Many Republicans decry the lack of civility among the protesters.
"Unfortunately, over the years town halls have disintegrated into shouting matches and have become unproductive," said Breanna Deutsch, communications director for Rep. Dave Reichert, R-Wash. "Instead Congressman Reichert believes small, in-person meetings are the best way to maintain open communication with his constituents and have productive conversations."
"The congressman has nearly 50 meetings and events scheduled over this two-week district work period and will meet with well over 200 constituents," she added. "He has consistently encouraged anyone who would like to meet with him to contact our office."

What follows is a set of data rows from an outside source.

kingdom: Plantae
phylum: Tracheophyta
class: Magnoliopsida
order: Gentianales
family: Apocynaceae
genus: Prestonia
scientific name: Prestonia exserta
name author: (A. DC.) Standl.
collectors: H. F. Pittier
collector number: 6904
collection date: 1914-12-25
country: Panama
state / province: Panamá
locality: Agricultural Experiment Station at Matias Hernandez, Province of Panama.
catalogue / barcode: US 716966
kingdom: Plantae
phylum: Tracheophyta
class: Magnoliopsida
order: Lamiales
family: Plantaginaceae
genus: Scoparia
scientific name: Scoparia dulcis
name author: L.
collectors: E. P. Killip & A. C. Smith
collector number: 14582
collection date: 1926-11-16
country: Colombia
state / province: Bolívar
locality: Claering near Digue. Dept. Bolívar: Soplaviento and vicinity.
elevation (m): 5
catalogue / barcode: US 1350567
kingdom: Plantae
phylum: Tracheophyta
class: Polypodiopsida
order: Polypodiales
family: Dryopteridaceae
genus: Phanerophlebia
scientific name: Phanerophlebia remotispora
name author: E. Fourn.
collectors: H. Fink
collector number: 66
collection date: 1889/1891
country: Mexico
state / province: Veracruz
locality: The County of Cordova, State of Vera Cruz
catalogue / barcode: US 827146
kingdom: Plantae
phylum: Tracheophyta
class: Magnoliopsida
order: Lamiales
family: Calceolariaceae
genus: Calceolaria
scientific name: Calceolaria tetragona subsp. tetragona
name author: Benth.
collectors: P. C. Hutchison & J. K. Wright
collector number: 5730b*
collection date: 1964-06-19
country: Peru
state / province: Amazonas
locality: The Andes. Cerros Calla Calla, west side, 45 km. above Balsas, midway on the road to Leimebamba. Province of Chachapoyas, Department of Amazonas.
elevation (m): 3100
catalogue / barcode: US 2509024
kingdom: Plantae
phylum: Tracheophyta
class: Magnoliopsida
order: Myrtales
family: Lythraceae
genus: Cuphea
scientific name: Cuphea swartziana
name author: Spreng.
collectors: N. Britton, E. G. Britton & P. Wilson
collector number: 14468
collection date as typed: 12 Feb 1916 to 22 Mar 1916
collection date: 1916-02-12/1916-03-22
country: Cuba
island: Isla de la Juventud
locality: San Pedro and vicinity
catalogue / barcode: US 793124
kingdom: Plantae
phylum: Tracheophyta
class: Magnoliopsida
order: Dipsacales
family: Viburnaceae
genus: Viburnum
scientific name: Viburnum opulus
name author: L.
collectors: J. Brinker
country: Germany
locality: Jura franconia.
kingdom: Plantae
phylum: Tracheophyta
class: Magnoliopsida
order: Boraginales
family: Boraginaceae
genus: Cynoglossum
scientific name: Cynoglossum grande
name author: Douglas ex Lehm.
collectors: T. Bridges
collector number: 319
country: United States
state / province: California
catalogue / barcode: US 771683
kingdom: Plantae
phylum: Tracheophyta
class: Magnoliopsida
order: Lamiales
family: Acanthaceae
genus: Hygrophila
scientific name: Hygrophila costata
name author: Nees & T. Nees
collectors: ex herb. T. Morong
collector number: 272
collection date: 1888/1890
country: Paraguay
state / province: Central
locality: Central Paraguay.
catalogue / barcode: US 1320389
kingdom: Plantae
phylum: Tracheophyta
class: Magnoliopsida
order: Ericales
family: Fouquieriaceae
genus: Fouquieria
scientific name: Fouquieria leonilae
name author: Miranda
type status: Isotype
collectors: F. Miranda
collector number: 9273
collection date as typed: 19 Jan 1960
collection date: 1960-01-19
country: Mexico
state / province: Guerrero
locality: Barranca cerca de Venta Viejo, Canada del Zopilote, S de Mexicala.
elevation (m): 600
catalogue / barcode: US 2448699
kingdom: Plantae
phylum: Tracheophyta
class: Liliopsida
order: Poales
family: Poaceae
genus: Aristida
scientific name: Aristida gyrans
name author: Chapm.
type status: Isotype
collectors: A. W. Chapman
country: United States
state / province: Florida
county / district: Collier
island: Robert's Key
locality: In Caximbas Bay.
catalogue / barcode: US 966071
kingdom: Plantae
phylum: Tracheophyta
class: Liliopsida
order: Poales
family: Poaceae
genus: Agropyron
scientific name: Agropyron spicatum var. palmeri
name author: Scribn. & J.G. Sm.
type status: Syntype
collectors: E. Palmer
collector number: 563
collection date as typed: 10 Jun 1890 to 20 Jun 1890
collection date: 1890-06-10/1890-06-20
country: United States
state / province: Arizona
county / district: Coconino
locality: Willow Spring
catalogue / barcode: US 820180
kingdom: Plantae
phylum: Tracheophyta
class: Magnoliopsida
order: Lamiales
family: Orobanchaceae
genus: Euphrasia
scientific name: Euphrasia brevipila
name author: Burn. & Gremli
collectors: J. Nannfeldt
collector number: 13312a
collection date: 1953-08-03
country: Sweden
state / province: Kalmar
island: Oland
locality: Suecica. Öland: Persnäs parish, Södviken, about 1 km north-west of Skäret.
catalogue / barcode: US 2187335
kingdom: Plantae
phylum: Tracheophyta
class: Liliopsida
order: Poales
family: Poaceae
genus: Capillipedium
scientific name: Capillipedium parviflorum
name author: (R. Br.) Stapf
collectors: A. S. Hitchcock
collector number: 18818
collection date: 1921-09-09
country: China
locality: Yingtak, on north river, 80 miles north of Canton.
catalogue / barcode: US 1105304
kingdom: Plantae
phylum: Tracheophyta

Republicans have split on their reactions to the raucous town halls. Sen. Jeff Flake, R-Ariz., faced a hostile audience last week, challenging him on Trump, Planned Parenthood funding and solar energy. Flake nevertheless tweeted out an image of the meeting and thanked attendees saying, "This is what democracy looks like!"
Rep. Markwayne Mullin, R-Okla., was panned after a town hall appearance in which he seemed to deny the taxpayers paid his congressional salary because he was privately wealthy.
Rep. Justin Amash, R-Mich., rebuked Sen. Marco Rubio, R-Fla., for seeming reluctant to face audiences that will "heckle and scream." Rubio supporters say he was specifically describing events dominated by liberal activists.
Recent history doesn't give much of a clue as to whether the protests are a real sign of trouble for the GOP. While the Tea Party is one precedent for the town hall protests, demonstrations against Wisconsin Gov. Scott Walker failed to presage his defeat in the recall election or his bid for a second term. Antiwar activism against President George W. Bush did not have much electoral impact until 2006, the final midterm elections of his presidency.
One factor that likely isn't helping is Trump's approval rating. It sits at 42.4 percent, according to the current RealClearPolitics average, indicating significant opposition to the president.